Ökonomischer Nutzen von Unternehmenskultur

Kürzlich wurde ich gefragt, wie man den Nutzen von Investitionen in die Unternehmenskultur ökonomisch bewerten kann.
Das wäre in der Tat nobelpreisverdächtig: Eine Formel (oder ein Algorithmus), die (der) den ökonomischen Nutzen, die Wirtschaftlichkeit einer Investition in Unternehmenskultur einfach berechnet. Und den ROI gleich mit ausweist. Doch diese Formel gibt es nicht. Die Entscheidung „Ja, machen wir“, die der Investition in Unternehmenskultur vorausgeht, fällt wie alle Investitionen unter Unsicherheit. An dieser grundsätzlichen Unsicherheit ändern auch die positiven Erwartungen nichts, die ein „Ja“ letztlich auslösen. Der angestrebte Erfolg liegt in der Zukunft. Auch die Glaskugel, die die Zukunft vorhersagt, wurde noch nicht erfunden.

In diesem Licht betrachtet, befinden sich Investitionen in Unternehmenskultur in guter Gesellschaft. Jede Investition, beispielsweise in eine neue Maschine, unterliegt eben dieser Unsicherheit. Es werden Erwartungen in die Maschine gesetzt, z. B. Steigerung der Produktivität, die dann bitte auch eintreffen sollen. Damit die Wirtschaftlichkeitsrechnung aufgeht. Im Unterschied zum menschlichen Verhalten mag das Verhalten einer Maschine besser vorhersehbar sein. Aber was, wenn der Markt einbricht und die Maschine nicht den Break-Even-Point erreicht? Und macht eine Maschine gleich den ganzen Prozess aus, den es eigentlich zu verbessern gilt?

Frage nach dem ökonomischen Nutzen ist nachvollziehbar

Dennoch bleibt es nachvollziehbar wünschenswert, zu wissen, was die Investition in Unternehmenskultur „bringt“. Die häufig zitierte Unterhaltung zwischen einem CEO und einem CFO weist dabei einen Weg:

CFO zum CEO: „Was, wenn wir unsere Mitarbeitenden qualifizieren, und sie verlassen uns dann?“
CEO zum CFO: „Und was, wenn wir es nicht tun und unsere Mitarbeitenden bleiben?“

Der CEO bringt mit seiner Gegenfrage den bekannten Ansatz der Opportunitätskosten ins Spiel. Opportunitätskosten entstehen, wenn ich durch die Entscheidung für eine Investition auf den Nutzen einer alternativen Investition verzichten muss. Berühmtestes Beispiel: Anstatt in eine Maschine zu investieren, kann ich auch in eine rentable Kapitalanlage investieren. Die Erträge der Kapitalanlage schmälern den Nutzen der Investition. Sind die Zinsen sehr hoch, unterbleibt die Investition.
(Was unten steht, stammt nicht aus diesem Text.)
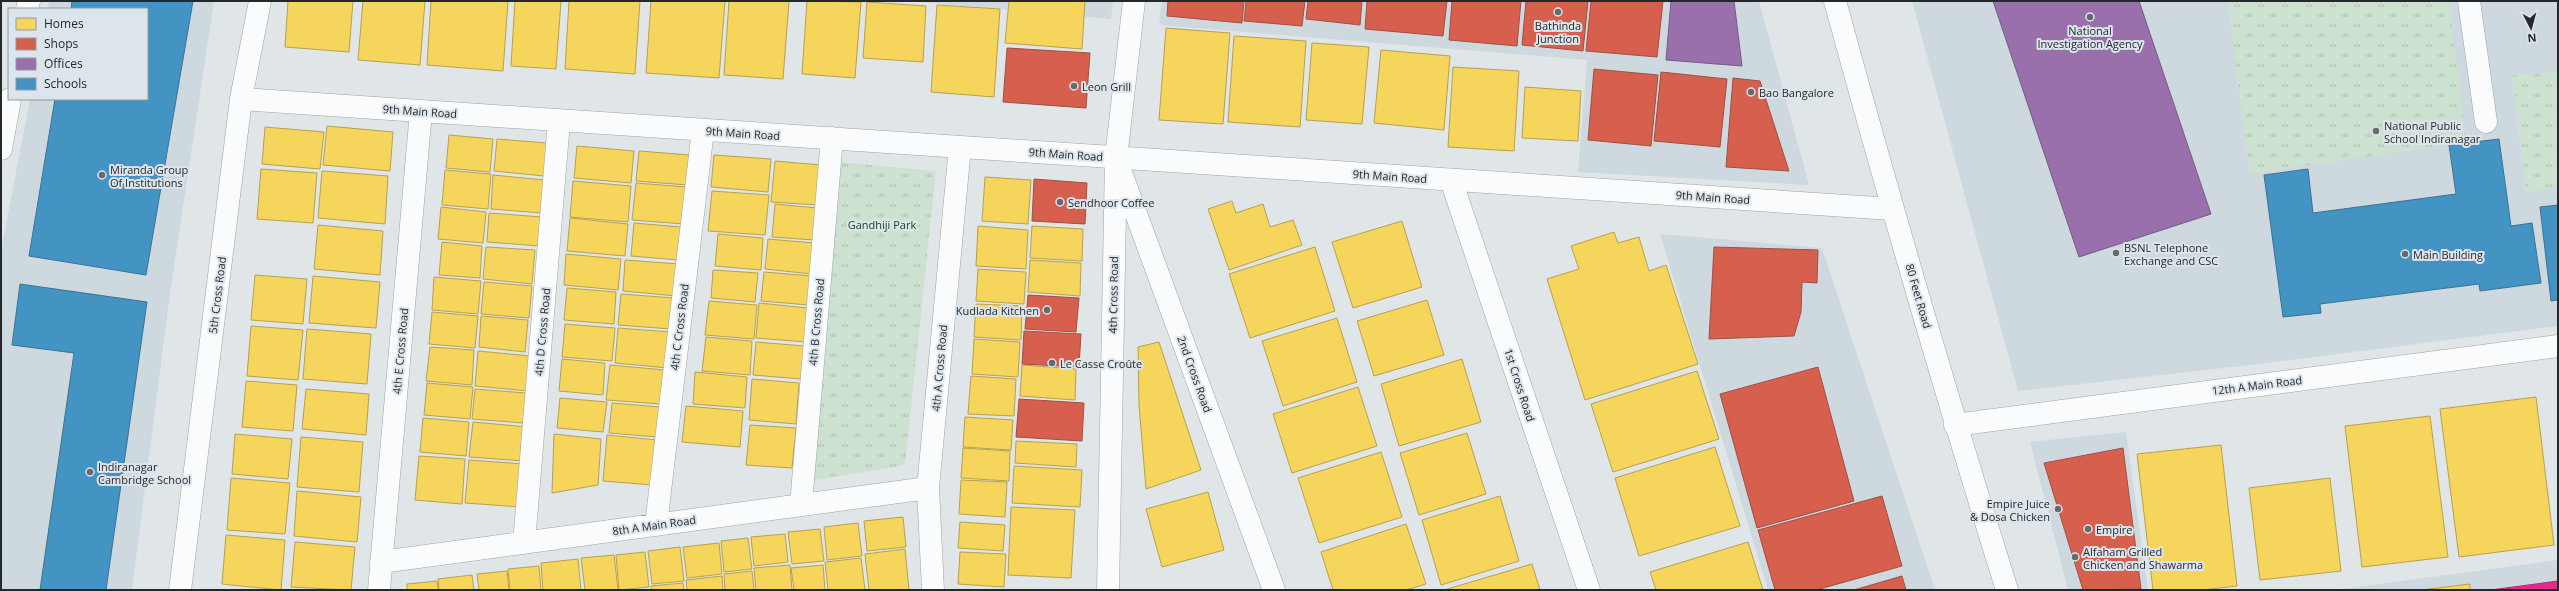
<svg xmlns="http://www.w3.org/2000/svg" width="2559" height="591" font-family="'Open Sans',sans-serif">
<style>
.built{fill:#ced8df}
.grass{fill:url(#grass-tufts)}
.homes{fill:#f6d55c;stroke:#b7a14d}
.shops{fill:#d6604d;stroke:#a14f43}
.offices{fill:#9970ab;stroke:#765a85}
.schools{fill:#4393c3;stroke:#3a7395}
.health{fill:#e7298a;stroke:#ad296e}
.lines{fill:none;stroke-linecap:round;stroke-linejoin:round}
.minor-casing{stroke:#9fa3a5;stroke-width:23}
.major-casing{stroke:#9fa3a5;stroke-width:23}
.minor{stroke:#fafbfc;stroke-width:22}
.major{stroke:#fafbfc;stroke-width:22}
.poi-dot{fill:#666a6d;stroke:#dde5ec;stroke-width:1.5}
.labels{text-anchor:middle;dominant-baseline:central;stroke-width:4;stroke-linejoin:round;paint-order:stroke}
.poi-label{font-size:11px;fill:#25282b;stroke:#dde5ec;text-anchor:start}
.street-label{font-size:11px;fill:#25282b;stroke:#dde5ec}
.park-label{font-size:11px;fill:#104a10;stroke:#dde5ec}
</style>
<defs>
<pattern id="grass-tufts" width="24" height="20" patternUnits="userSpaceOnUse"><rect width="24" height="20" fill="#cde1d0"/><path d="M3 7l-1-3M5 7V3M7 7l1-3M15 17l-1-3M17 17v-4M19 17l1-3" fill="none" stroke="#b0c1b3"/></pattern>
</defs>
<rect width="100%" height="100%" fill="#e0e5e8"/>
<path class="built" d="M49,1h165l-44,292 -38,297h-131v-339l29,-152h117v-90h-99z
M911,1h202l-2,18z
M1162,1h597l50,184 -231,-13 9,-112 -428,-35z
M1912,1h646v71l-46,3 14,117 32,-5v139l-291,37 -249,28z
M1660,234l162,14 113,342h-167z
M2126,432l22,158h-80l-38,-148z
M2558,560v30h-224z"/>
<path class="grass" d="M2228,1h221l17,141 -217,32z
M2558,72v115l-32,5 -14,-117z
M839,162l97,9 -31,294 -96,16z"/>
<path class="homes" d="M288,1h65l-4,51 -64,-5z
M363,1h62l-5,64 -62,-5z
M431,1h77l-5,70 -76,-6z
M515,1h46l-5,68 -45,-3z
M569,1h71l-5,73 -70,-5z
M651,1h74l-6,77 -73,-5z
M729,1h60l-6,78 -59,-4z
M807,1l54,1 -6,76 -53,-4z
M1009,1h76l-3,48 -77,-6z
M867,2l59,4 -3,56 -60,-4z
M937,5l63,4 -6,88 -63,-5z
M1166,28l64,5 -7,91 -64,-4z
M1234,36l72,5 -6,86 -72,-5z
M1312,43l57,4 -7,77 -56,-4z
M1381,50l69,6 -6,74 -70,-7z
M1453,67l66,4 -5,80 -66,-4z
M1525,87l56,4 -3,50 -56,-3z
M327,126l66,6 -3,39 -67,-6z
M265,127l59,5 -4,37 -58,-5z
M449,135l44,4 -3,33 -44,-4z
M497,139l50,4 -3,33 -50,-5z
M577,146l57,5 -3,32 -57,-5z
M639,151l51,4 -3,30 -51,-4z
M714,155l57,4 -3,33 -57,-5z
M775,161l46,4 -3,40 -47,-3z
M261,169l56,4 -4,50 -56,-4z
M445,170l46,4 -3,35 -46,-4z
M322,171l66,5 -3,48 -67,-6z
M493,175l52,5 -3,33 -51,-4z
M985,177l46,3 -3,44 -46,-3z
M573,181l58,5 -3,36 -58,-5z
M636,183l51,4 -3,37 -52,-4z
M712,191l57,4 -4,40 -57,-4z
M1232,201l4,12 27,-9 7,23 23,-7 9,25 -73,25 -21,-61z
M775,204l42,4 -3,32 -42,-3z
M441,207l45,5 -3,31 -45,-4z
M489,213l53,4 -3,29 -52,-4z
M570,218l58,6 -3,32 -58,-5z
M1402,221l20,66 -69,21 -21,-66z
M634,223l47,4 -2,33 -48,-4z
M318,225l65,6 -3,44 -66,-6z
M978,226l50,4 -2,39 -50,-3z
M1032,226l51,3 -1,32 -52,-3z
M1614,232l4,11 21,-6 10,34 17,-6 32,99 -113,36 -38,-121 32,-10 -8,-23z
M718,234l45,4 -2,32 -46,-4z
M768,239l46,4 -2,31 -47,-5z
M442,242l40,4 -2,32 -41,-3z
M486,247l49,3 -3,34 -49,-5z
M1315,247l20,64 -85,27 -21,-64z
M566,254l55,5 -3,31 -54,-5z
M625,260l54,4 -2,32 -54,-5z
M1030,260l51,3 -1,33 -52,-4z
M978,269l48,3 -2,32 -48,-3z
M713,270l45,3 -3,29 -44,-4z
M764,272l48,4 -3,29 -48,-4z
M255,275l52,4 -4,45 -52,-4z
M313,276l67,6 -4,46 -67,-5z
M434,277l47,4 -3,33 -46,-4z
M484,282l48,4 -3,32 -48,-4z
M567,288l49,4 -2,32 -50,-4z
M621,294l53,4 -3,31 -53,-4z
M1427,300l17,55 -70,21 -17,-55z
M709,301l48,4 -3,34 -49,-4z
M759,303l49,5 -2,34 -50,-4z
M976,304l46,2 -1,34 -47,-3z
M432,312l46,4 -3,32 -46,-4z
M481,316l47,4 -3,32 -46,-5z
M1337,318l20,64 -74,24 -21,-65z
M565,324l50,4 -3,33 -50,-4z
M251,326l52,4 -5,50 -51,-4z
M618,328l53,4 -3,36 -53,-5z
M307,329l64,5 -4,50 -64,-5z
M706,337l46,4 -2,34 -48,-4z
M974,339l46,3 -2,35 -46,-3z
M756,342l48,4 -3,33 -48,-4z
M1159,342l42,128 -55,19 -7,-84 -1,-58z
M430,347l44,3 -2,35 -46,-4z
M478,351l52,5 -2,35 -53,-5z
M562,359l43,4 -2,32 -44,-4z
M1462,359l19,63 -82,24 -18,-62z
M610,365l55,5 -4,34 -55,-4z
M1022,365l54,4 -1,31 -55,-4z
M1697,371l22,68 -106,33 -22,-68z
M695,372l52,5 -2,31 -52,-4z
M971,376l45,3 -2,37 -46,-2z
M752,379l47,4 -3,41 -47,-4z
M246,381l51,4 -4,46 -51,-4z
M427,383l46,4 -3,32 -46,-4z
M1358,387l19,59 -85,27 -19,-59z
M306,389l63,5 -3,41 -64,-6z
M475,389l51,4 -3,30 -51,-4z
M2536,397l18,148 -95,12 -19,-148z
M560,398l47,4 -4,30 -46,-4z
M612,403l48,4 -3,30 -48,-4z
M686,406l57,5 -3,36 -58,-5z
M2430,416l18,141 -86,10 -17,-141z
M965,417l48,3 -2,30 -48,-3z
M423,418l46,4 -3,34 -46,-4z
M473,422l55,5 -4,34 -55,-4z
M750,425l46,3 -4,40 -46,-3z
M1467,433l19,61 -67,21 -19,-62z
M235,434l57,5 -4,40 -56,-5z
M554,434l47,5 -3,46 -46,8z
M607,435l50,5 -4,45 -50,-4z
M301,437l62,5 -4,50 -62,-5z
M1016,441l61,3 -1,23 -61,-4z
M2221,445l16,141 -35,4h-49l-16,-136z
M1715,447l25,79 -101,30 -24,-78z
M963,448l47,3 -1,30 -48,-3z
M1381,452l21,65 -83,26 -21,-65z
M419,456l46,3 -3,45 -47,-4z
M469,460l55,4 -4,43 -55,-4z
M1014,466l68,4 -2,37 -68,-4z
M231,478l59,5 -5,51 -58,-4z
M2330,478l11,93 -81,9 -11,-92z
M961,480l46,2 -2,35 -46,-3z
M297,491l64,6 -4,45 -63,-6z
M1208,492l16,58 -62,17 -16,-58z
M1500,496l19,65 -78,24 -19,-65z
M1011,507l64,3 -4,68 -63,-3z
M903,517l3,30 -39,4 -3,-30z
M960,522l45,3 -2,26 -45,-3z
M858,523l4,33 -35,4 -3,-33z
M1406,524l20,60 -20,6h-73l-12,-38z
M820,529l4,32 -32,3 -4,-32z
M785,534l3,28 -34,4 -3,-29z
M226,535l59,5 -4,50 -59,-6z
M748,538l4,31 -28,3 -3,-31z
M295,542l60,5 -4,43 -60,-3z
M1748,542l15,48h-107l-6,-18z
M719,543l3,31 -35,4 -4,-31z
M680,547l4,34 -32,3 -4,-33z
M905,549l4,41h-40l-4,-36z
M645,552l4,35 -30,3 -3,-35z
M960,552l46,2 -2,33 -46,-3z
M614,555l4,35h-33l-4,-32z
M861,558l4,32h-37l-3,-28z
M578,559l3,31h-38l-2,-27z
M1532,564l8,26h-96z
M790,565l2,25h-36l-2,-22z
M823,565l2,25h-31l-3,-22z
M539,566l2,24h-31l-2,-21z
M507,571l2,19h-30l-2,-16z
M752,571l2,19h-29l-1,-16z
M472,575l2,15h-35l-1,-11z
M722,576l1,14h-36l-1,-10z
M437,581l1,9h-31v-6z
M683,583l1,7h-33v-4z
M2470,584v6h-49z"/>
<path class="shops" d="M1168,1h76l-2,22 -75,-7z
M1246,1h59l-3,25 -58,-5z
M1308,1h54l-2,24 -54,-6z
M1367,1h80l-4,35 -78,-7z
M1452,1h69l-4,45 -68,-6z
M1526,1h62l-5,50 -61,-6z
M1591,1h72l-6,56 -71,-6z
M1007,48l83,5 -4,55 -83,-6z
M1594,69l64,6 -7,71 -63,-6z
M1661,72l66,7 -7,68 -66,-6z
M1733,78l27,3 29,90 -63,-4z
M1034,179l53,4 -2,41 -53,-3z
M1714,247l104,3 -1,33 -15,-1 -1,30 -7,24 -85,3z
M1028,295l51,3 -3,34 -51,-3z
M1024,331l57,3 -2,33 -57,-3z
M1818,367l36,134 -97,27 -37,-134z
M1019,399l65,4 -2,38 -66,-4z
M2123,448l18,141 -58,1 -39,-127z
M1882,496l20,70 -86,24h-41l-17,-60z
M1902,576l4,14h-52z"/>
<path class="offices" d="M1671,1h63l8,65 -76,-6z
M1993,1h146l72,213 -132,43z"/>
<path class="schools" d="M72,1h121l-47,274 -117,-19 26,-157h92v-90h-76z
M2499,139l12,87 21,-3 9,60 -61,8 -1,-7 -159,20 1,9 -38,4 -19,-142 44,-6 5,44 143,-19 -7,-49z
M2558,205v95l-7,1 -11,-94z
M20,284l127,18 -41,288h-66l34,-237 -62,-8z"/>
<path class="health" d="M2558,581v9h-67z"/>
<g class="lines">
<g class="minor-casing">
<path id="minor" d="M2469,1l17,121
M27,9l2,-8
M241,99l1651,110
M1,149l9,-50
M1120,170l154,420
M1451,180l138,410
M1955,425l603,-79
M801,505l31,-367
M656,525l47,-395
M524,543l35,-422
M381,562l547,-74
M180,590l61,-491 19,-98
M379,590l42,-479
M933,590l-5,-102 32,-341
M1108,590l8,-432 18,-157"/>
</g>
<g class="major-casing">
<path id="major" d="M1835,1c54,198 111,394 172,589"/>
</g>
<use href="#minor" class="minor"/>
<use href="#major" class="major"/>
</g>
<g class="poi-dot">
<circle cx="1558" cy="12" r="4"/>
<circle cx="2090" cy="17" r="4"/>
<circle cx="1074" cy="86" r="4"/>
<circle cx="1751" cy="92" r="4"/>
<circle cx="2376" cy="131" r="4"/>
<circle cx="102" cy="175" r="4"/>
<circle cx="1060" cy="202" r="4"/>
<circle cx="2116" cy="253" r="4"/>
<circle cx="2405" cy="254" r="4"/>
<circle cx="1047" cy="310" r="4"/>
<circle cx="1052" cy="363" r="4"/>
<circle cx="90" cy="472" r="4"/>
<circle cx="2058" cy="509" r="4"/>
<circle cx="2088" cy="529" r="4"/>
<circle cx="2075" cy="557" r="4"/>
</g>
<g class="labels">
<g class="poi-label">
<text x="1558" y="25" text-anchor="middle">Bathinda<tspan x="1558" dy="13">Junction</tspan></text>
<text x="2090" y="30" text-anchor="middle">National<tspan x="2090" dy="13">Investigation Agency</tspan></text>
<text x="1082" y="86">Leon Grill</text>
<text x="1759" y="92">Bao Bangalore</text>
<text x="2384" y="125">National Public<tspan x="2384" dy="13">School Indiranagar</tspan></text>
<text x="110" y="169">Miranda Group<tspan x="110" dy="13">Of Institutions</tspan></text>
<text x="1068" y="202">Sendhoor Coffee</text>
<text x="2124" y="247">BSNL Telephone<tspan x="2124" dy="13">Exchange and CSC</tspan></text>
<text x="2413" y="254">Main Building</text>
<text x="1039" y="310" text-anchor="end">Kudlada Kitchen</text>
<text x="1060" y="363">Le Casse Croûte</text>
<text x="98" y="466">Indiranagar<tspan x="98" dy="13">Cambridge School</tspan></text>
<text x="2050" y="503" text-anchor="end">Empire Juice<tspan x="2050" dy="13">&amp; Dosa Chicken</tspan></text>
<text x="2096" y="529">Empire</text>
<text x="2083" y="551">Alfaham Grilled<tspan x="2083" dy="13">Chicken and Shawarma</tspan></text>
</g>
<g class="street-label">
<text transform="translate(420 111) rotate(4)">9th Main Road</text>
<text transform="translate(743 133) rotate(4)">9th Main Road</text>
<text transform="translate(1066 154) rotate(4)">9th Main Road</text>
<text transform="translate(1390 176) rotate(4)">9th Main Road</text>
<text transform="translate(1713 197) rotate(4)">9th Main Road</text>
<text transform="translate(217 295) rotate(-83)">5th Cross Road</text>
<text transform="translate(1113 295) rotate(-89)">4th Cross Road</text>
<text transform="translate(1919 296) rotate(74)">80 Feet Road</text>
<text transform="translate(816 322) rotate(-85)">4th B Cross Road</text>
<text transform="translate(679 327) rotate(-83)">4th C Cross Road</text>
<text transform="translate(542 332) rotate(-85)">4th D Cross Road</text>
<text transform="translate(400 351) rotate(-85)">4th E Cross Road</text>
<text transform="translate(939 368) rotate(-85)">4th A Cross Road</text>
<text transform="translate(1195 374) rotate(70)">2nd Cross Road</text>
<text transform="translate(1520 385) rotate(72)">1st Cross Road</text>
<text transform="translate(2257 385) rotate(-7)">12th A Main Road</text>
<text transform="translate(654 525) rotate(-8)">8th A Main Road</text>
</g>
<g class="park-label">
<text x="882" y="224">Gandhiji Park</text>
</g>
</g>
<rect width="2559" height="591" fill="none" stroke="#25282b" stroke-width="4"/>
<rect x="8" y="8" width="140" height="92" fill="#dde5ec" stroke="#93999f"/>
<rect x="16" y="18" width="20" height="12" fill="#f6d55c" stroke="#93999f"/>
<text x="44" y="28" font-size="12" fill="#25282b">Homes</text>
<rect x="16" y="38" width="20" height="12" fill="#d6604d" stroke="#93999f"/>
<text x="44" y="48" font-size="12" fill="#25282b">Shops</text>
<rect x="16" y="58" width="20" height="12" fill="#9970ab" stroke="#93999f"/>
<text x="44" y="68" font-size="12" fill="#25282b">Offices</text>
<rect x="16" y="78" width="20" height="12" fill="#4393c3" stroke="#93999f"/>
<text x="44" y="88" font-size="12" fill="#25282b">Schools</text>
<g transform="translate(2531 28) rotate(174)" stroke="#dde5ec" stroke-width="3" paint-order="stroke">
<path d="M0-3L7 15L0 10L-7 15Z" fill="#25282b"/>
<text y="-6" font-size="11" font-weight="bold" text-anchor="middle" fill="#25282b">N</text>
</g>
</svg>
Opportunitätskosten des Nichtstuns

Im Falle von Investitionen in Unternehmenskultur geht es um die Opportunitätskosten des Nichtstuns: Es sind dann die Kosten, die ich weiterhin tragen muss, wenn ich NICHT in Unternehmenskultur investiere.

Ohne Annahmen und Erwartungen geht es auch hier (wie bei jeder Investition) nicht. Jedoch ist es plausibel und durch zahlreiche Studien und Beispiele belegbar: Unternehmenskultur hat Einfluss auf messbare, kostenrelevante Faktoren im Unternehmen. Sie kann sich auswirken auf Fehlzeiten und Lohnfortzahlungskosten, Fluktuationsquoten, Rekrutierungskosten und die Stellung als Arbeitgeber im Arbeitsmarkt. Neben diesen personalwirtschaftlichen Aspekten sind auch prozessbezogene Auswirkungen plausibel: Hohe Ausschussquoten, lange Durchlaufzeiten, Qualitätsprobleme oder zähe Entscheidungsprozesse, die sich schnell auf die Zufriedenheit der Kunden und das Renommee des Unternehmens negativ auswirken.
Diese Opportunitätskosten werden somit greifbar und lassen sich den Kosten einer Investition in Unternehmenskultur gegenüberstellen. Es lässt sich darüber streiten, inwieweit diese Opportunitätskosten monokausal auf die vorhandene Unternehmenskultur zurückzuführen sind. So kann man aber auch bei jeder Marketingaktion argumentieren: Was war Glück, was war Pech, was war Können?

Können ist Wollen und Gestalten

Das Können jedoch setzt stark auf das Wollen. Anstatt am Kapitalmarkt zu investieren, wird meist doch in die Maschine investiert, um das Unternehmen weiterzuführen. Auch wenn die Opportunitätskosten bekannt sind und dagegen sprechen. Und damit den Weg aus der rein betriebswirtschaftlichen Sichtweise ebnen. „Aus Freude am Fahren“ werden Dienstwagen besser ausgestattet, als es der reine Personentransport erfordern würde. „Aus Spaß am miteinander Arbeiten und erfolgreich sein“ könnte in die Gestaltung und Entwicklung der Unternehmenskultur investiert werden.